• **What needs to be done**: Extract each line of the entries that contains the string "readme", matching case exactly.
........
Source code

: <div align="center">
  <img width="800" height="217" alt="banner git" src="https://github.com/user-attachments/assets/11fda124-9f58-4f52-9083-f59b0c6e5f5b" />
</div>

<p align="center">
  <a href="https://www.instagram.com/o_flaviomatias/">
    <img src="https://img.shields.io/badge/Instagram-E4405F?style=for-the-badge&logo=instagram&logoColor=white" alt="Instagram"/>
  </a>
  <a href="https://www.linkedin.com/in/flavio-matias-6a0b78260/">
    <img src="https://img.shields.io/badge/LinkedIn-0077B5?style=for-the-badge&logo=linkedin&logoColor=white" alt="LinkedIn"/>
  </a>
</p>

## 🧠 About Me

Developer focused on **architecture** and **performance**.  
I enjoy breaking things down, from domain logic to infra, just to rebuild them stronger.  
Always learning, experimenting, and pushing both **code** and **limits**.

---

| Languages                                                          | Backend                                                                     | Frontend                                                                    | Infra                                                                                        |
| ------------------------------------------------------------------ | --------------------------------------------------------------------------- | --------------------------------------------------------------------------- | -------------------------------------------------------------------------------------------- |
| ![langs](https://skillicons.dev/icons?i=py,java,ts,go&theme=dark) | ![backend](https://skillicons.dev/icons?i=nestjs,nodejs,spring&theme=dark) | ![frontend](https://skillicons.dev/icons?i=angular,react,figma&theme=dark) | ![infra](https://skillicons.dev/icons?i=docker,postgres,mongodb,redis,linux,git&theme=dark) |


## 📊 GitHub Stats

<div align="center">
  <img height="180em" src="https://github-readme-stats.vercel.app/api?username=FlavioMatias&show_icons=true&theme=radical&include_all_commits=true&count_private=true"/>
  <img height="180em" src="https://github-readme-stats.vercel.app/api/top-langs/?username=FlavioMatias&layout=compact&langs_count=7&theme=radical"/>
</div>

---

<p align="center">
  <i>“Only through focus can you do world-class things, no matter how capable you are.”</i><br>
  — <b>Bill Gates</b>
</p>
........
• **Written response**:
  <img height="180em" src="https://github-readme-stats.vercel.app/api?username=FlavioMatias&show_icons=true&theme=radical&include_all_commits=true&count_private=true"/>
  <img height="180em" src="https://github-readme-stats.vercel.app/api/top-langs/?username=FlavioMatias&layout=compact&langs_count=7&theme=radical"/>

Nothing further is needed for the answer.